INSTRUCTIONS TO FOLLOW: Copy every line of the entries below that contains the string "файлов", matching case exactly.

Dataset excerpts:
• • •
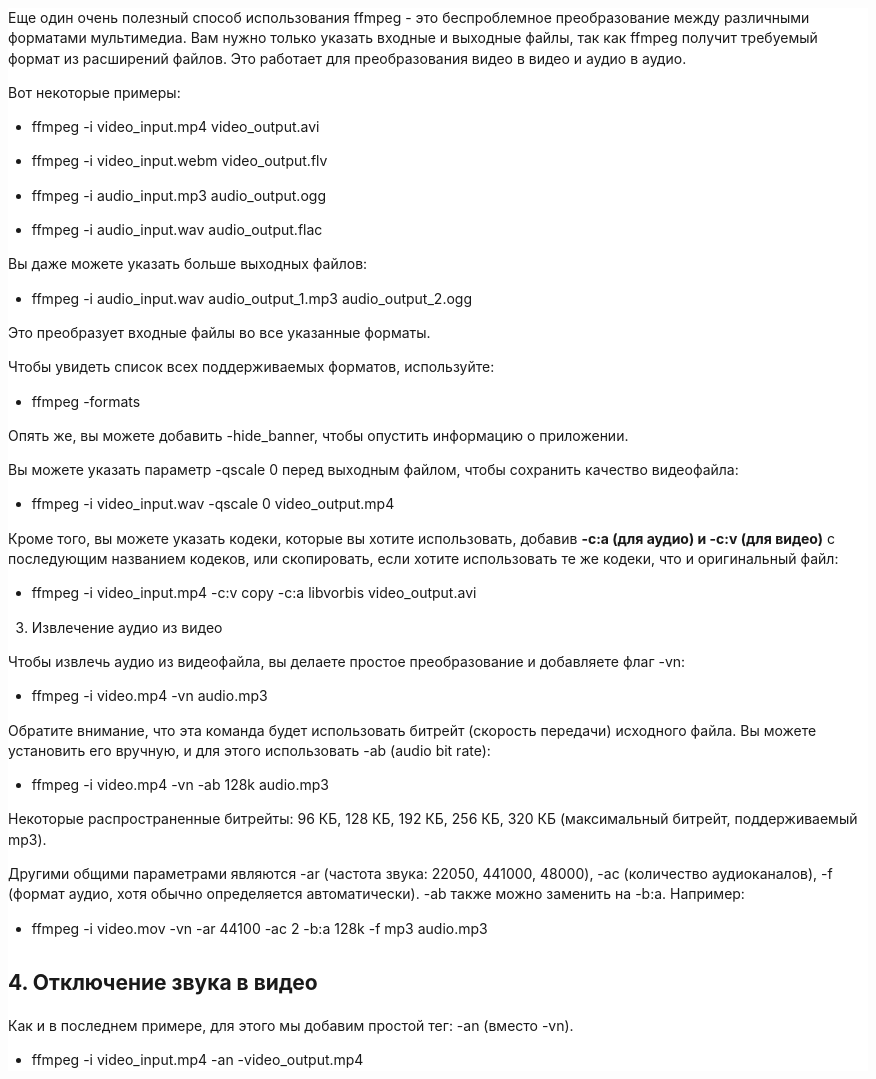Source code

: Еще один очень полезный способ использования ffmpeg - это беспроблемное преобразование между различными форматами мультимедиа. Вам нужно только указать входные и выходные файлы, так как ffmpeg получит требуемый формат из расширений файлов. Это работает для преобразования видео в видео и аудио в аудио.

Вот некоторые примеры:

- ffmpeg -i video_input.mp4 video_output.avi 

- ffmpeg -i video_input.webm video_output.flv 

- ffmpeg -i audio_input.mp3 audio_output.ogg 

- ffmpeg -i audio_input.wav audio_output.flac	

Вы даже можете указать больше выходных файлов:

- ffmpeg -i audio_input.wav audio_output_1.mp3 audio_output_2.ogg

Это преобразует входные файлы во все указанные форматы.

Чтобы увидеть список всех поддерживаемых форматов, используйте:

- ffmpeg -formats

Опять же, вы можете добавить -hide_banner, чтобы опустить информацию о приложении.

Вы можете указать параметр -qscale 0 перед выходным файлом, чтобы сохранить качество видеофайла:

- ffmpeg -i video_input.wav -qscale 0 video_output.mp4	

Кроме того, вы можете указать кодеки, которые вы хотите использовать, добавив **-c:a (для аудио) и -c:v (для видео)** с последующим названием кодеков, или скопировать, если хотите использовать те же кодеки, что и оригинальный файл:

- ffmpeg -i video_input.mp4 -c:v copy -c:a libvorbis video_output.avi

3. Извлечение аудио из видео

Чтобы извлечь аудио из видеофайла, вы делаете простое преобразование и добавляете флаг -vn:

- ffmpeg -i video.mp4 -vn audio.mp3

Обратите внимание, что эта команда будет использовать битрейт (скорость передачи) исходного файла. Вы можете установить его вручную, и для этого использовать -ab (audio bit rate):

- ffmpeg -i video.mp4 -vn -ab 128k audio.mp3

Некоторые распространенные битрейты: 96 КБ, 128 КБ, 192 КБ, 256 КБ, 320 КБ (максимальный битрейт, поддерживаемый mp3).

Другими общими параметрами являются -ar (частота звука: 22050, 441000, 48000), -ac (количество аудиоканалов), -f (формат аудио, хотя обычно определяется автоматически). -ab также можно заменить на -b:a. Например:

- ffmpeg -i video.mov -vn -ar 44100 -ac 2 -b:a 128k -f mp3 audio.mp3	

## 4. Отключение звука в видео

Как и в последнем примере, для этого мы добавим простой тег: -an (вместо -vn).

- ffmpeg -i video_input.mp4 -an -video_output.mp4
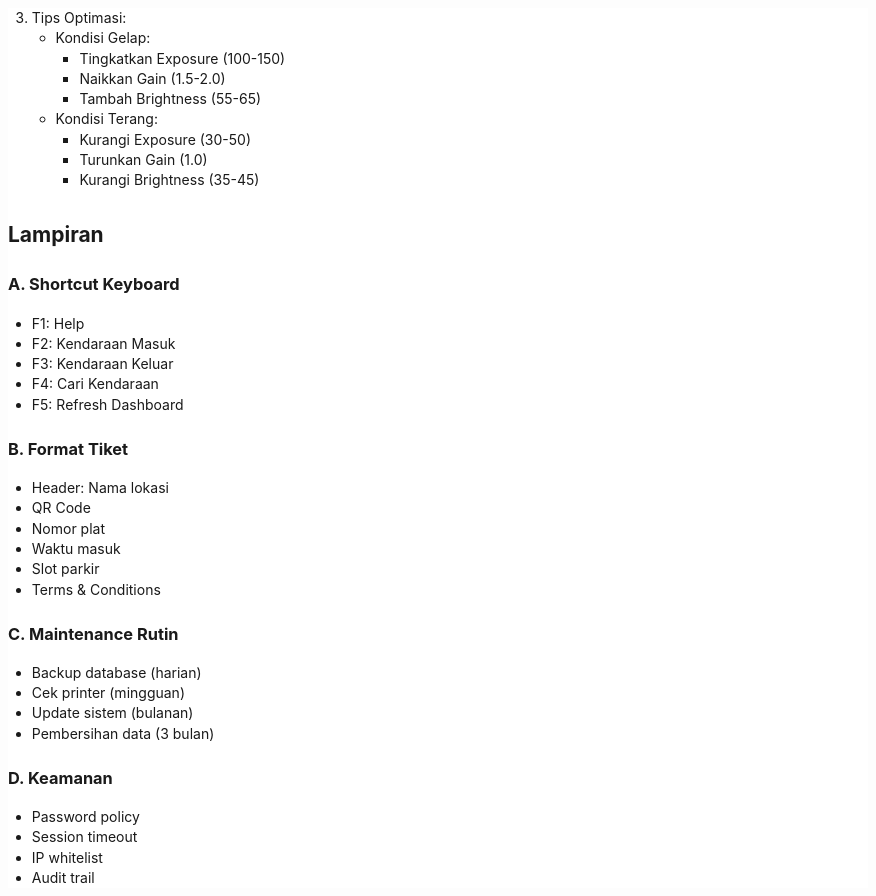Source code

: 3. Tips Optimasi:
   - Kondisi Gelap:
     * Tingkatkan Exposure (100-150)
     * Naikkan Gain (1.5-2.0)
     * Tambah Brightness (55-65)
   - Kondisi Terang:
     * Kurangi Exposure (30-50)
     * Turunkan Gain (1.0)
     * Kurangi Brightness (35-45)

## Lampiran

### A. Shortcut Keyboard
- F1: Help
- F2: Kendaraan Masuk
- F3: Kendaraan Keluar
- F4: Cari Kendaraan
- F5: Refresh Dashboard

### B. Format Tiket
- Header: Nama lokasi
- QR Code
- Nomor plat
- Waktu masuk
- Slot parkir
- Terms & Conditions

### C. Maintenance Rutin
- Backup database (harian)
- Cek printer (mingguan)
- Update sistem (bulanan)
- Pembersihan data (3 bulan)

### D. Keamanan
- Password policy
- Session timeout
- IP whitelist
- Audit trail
• • •
SOLUTION TO THIS PROBLEM:
: Еще один очень полезный способ использования ffmpeg - это беспроблемное преобразование между различными форматами мультимедиа. Вам нужно только указать входные и выходные файлы, так как ffmpeg получит требуемый формат из расширений файлов. Это работает для преобразования видео в видео и аудио в аудио.
Вы даже можете указать больше выходных файлов:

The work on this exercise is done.